「知ったような口聞くな」
 ……そんなに自分を落とさないで。誰かと比べないで。
 思ったことを、上手く伝えられない。
 私がひとりになった理由は、こういう伝え下手なところにあるの、忘れてた。
 調子に乗って話さなきゃよかった。
 落ち込みながら、私は消え入りそうな声で「ごめん」と謝る。
 そんな私を見て、彼女はため息交じりに帰る支度を始めた。
「まあとりあえず、瀬名先輩がアンタのこと恋愛の意味で好きじゃないって分かったからいいや。ライバルになりそうなレベルじゃないし、もうアンタに興味ないから大丈夫」
「はあ……」
「はい、お金。じゃ、先に帰る」
「えっ、これ多すぎっ……」
 私の分まで払うつもりなのだろうか。
 私はすぐに千円札を返そうとしたが、彼女は「二千円くらい私からしたらはした金なんだけど」と言われ、突き返されてしまった。
 裕福なお家ということだろうか。でもそれは私には関係ない。
「村主さん。いいよ、いらないよ」
「皆みたいに素直に喜んで受け取っとけよ」
 必死に返そうとしたが、村主さんはそう言い放つと、カバンを肩に担いで去っていってしまった。
 私はお札を持ちながら、しばらくお店に突っ立っていた。



 村主さんの言う“無条件で自分を好きでいてくれる人”は、私にとってのばあちゃんのような存在ということだろうか。
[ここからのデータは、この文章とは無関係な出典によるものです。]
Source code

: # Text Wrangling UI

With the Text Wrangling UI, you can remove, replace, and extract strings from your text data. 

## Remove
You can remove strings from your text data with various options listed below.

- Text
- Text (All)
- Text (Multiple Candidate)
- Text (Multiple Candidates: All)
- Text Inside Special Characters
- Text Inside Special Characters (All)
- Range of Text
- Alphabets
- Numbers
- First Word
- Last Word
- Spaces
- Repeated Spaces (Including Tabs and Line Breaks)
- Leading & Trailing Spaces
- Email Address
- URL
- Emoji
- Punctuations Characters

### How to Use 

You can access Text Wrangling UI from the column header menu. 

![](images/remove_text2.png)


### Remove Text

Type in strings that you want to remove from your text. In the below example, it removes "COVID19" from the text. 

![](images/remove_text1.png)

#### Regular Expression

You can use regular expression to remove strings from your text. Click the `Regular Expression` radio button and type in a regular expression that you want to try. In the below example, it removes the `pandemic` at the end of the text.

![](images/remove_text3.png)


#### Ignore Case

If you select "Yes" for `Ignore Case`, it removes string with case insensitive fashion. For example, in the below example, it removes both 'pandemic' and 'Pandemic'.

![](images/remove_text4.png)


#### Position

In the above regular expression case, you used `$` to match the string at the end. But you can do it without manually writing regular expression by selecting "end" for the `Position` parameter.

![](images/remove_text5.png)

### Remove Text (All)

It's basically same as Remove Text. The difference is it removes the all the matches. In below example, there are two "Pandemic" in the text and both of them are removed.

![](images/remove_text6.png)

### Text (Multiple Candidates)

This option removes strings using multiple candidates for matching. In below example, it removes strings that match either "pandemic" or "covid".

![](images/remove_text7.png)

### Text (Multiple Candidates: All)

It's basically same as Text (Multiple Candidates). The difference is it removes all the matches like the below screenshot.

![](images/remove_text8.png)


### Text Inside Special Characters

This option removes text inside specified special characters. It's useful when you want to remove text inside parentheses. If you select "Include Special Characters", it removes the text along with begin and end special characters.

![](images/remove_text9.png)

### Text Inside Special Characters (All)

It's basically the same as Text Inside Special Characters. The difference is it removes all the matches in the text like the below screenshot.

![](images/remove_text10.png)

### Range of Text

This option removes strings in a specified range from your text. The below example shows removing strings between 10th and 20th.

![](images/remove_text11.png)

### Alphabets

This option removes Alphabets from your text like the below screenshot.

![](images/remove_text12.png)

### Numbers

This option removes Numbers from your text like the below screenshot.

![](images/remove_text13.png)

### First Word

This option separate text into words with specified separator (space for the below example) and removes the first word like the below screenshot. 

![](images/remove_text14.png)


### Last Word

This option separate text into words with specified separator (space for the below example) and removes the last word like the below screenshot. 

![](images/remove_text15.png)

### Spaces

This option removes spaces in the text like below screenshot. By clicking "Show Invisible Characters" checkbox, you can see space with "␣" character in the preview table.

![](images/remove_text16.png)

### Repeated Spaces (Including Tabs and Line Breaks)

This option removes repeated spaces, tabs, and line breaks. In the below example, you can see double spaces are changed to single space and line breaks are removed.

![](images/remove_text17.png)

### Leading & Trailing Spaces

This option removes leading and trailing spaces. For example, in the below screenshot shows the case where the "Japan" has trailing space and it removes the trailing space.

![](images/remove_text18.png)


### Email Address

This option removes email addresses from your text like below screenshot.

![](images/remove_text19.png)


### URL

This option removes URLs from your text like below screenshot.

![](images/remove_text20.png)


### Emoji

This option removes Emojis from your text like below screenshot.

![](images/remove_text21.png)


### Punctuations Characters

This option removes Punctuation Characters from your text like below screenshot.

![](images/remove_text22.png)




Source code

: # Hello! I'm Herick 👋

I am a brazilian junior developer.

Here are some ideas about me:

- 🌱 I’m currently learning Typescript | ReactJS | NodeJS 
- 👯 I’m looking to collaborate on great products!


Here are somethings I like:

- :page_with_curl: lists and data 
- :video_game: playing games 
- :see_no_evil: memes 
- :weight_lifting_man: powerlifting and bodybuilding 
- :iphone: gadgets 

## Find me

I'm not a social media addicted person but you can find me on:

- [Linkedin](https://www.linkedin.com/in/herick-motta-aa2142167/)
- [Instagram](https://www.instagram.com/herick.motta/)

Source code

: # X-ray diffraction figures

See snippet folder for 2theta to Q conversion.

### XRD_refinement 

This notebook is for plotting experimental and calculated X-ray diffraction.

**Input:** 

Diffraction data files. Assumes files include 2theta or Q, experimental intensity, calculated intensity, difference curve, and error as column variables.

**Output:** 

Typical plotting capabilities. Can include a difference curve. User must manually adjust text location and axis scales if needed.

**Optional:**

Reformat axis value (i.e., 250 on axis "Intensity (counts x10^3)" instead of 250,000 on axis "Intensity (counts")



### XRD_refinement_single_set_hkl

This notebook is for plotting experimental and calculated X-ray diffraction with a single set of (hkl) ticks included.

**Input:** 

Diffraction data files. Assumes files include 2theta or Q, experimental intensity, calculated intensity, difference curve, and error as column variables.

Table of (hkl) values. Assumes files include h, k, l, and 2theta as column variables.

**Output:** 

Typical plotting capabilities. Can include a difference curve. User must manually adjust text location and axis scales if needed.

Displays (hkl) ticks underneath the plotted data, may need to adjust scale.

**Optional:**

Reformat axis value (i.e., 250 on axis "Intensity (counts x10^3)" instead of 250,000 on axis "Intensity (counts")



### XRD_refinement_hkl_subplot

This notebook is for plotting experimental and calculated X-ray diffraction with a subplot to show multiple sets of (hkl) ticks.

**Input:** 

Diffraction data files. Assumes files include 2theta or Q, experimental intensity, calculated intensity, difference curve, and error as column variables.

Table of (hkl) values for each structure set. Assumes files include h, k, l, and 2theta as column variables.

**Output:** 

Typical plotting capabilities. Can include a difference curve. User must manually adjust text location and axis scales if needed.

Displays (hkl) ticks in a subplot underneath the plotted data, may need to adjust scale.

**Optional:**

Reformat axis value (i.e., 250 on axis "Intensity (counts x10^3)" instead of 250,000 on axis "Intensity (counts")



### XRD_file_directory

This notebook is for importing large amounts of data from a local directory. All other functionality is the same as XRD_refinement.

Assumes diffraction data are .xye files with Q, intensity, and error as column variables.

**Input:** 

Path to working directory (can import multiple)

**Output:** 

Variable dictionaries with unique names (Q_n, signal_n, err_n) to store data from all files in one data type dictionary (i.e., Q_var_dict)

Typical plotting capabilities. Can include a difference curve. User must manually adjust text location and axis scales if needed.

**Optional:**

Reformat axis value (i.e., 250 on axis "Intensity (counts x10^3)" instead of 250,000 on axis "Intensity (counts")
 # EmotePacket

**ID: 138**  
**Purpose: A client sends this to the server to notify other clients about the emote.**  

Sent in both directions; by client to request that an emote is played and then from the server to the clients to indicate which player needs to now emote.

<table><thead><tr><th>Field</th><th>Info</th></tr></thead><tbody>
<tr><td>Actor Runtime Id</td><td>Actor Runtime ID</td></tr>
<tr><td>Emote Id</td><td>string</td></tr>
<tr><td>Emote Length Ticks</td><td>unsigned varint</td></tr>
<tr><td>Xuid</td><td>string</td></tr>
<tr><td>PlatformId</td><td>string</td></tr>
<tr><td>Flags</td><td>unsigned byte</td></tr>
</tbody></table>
 ツラいことがあっても、クラスメイトからはぶかれても、ばあちゃんがいるから大丈夫。そう思って登校していた中学生時代。
 まさか中学の卒業式当日に亡くなるなんて、思ってもみなかった。
 ばあちゃんが世界からいなくなった日から、ばあちゃんが残していったものや言葉が私のお守りになった。
『高校生になったら、友達は作らなくてもいいから、ばあちゃんに話せるような思い出、作ってね』と、そんな約束が胸の中に残っていた。
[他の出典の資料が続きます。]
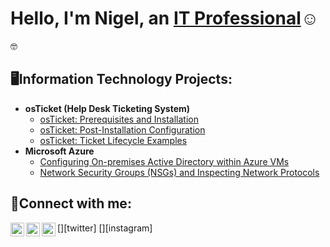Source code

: <h1>Hello, I'm Nigel, an <a href="https://linkedin.com/in/Nigel">IT Professional</a>☺</h1>🤓

<h2> 🖥️Information Technology Projects:</h2>

- <b>osTicket (Help Desk Ticketing System)</b>
  - [osTicket: Prerequisites and Installation](https://github.com/NigelJohnson97/osticket-prereqs)
  - [osTicket: Post-Installation Configuration](https://github.com/NigelJohnson97/post-install-config)
  - [osTicket: Ticket Lifecycle Examples](https://github.com/NigelJohnson97/ticket-lifecycle)
- <b>Microsoft Azure</b>
  - [Configuring On-premises Active Directory within Azure VMs](https://github.com/NigelJohnson97/configure-ad)
  - [Network Security Groups (NSGs) and Inspecting Network Protocols](https://github.com/NigelJohnson97/azure-network-protocols)

<h2>🤳Connect with me:</h2>

[<img align="left" alt="Nigel | Twitter" width="22px" src="https://cdn.jsdelivr.net/npm/simple-icons@v3/icons/twitter.svg" />][twitter]
[<img align="left" alt="Nigel | LinkedIn" width="22px" src="https://cdn.jsdelivr.net/npm/simple-icons@v3/icons/linkedin.svg" />][linkedin]
[<img align="left" alt="Nigel | Instagram" width="22px" src="https://cdn.jsdelivr.net/npm/simple-icons@v3/icons/instagram.svg" />][instagram]

[linkedin]: https://linkedin.com/in/Nigel
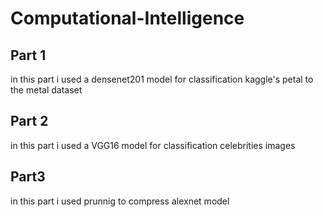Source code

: # Computational-Intelligence
## Part 1
in this part i used a densenet201 model for classification kaggle's petal to the metal dataset

## Part 2
in this part i used a VGG16 model for classification celebrities images

## Part3
in this part i used prunnig to compress alexnet model
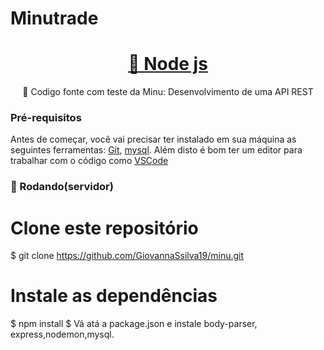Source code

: # Minutrade 

<h1 align="center">
    <a href="https://nodejs.org/en/">🔗 Node js</a>
</h1>
<p align="center">🚀 Codigo fonte com teste da Minu: Desenvolvimento de uma API REST</p>

### Pré-requisitos

Antes de começar, você vai precisar ter instalado em sua máquina as seguintes ferramentas:
[Git](https://git-scm.com), [mysql](https://www.mysql.com/products/workbench/). 
Além disto é bom ter um editor para trabalhar com o código como [VSCode](https://code.visualstudio.com/)

### 🎲 Rodando(servidor)

# Clone este repositório
$ git clone <https://github.com/GiovannaSsilva19/minu.git>

# Instale as dependências
$ npm install
$ Vá atá a package.json e instale body-parser, express,nodemon,mysql.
 ばあちゃん、ごめん。本当にまだ、友達はできそうにないよ。素敵な思い出もない。
 私はまだ、人とかかわることが怖い。
 傷つけられたり、傷つけることが怖い。
 でも最近、瀬名先輩や、その周りの人と話す機会が増えて、自分だけって思っていた考えが、意外とそうじゃないことも知ったよ。
 皆、寂しいことは怖いんだ。
 村主さんが持っている、自分だけが普通になれないという呪いは、その後の人生を左右するほど強烈だ。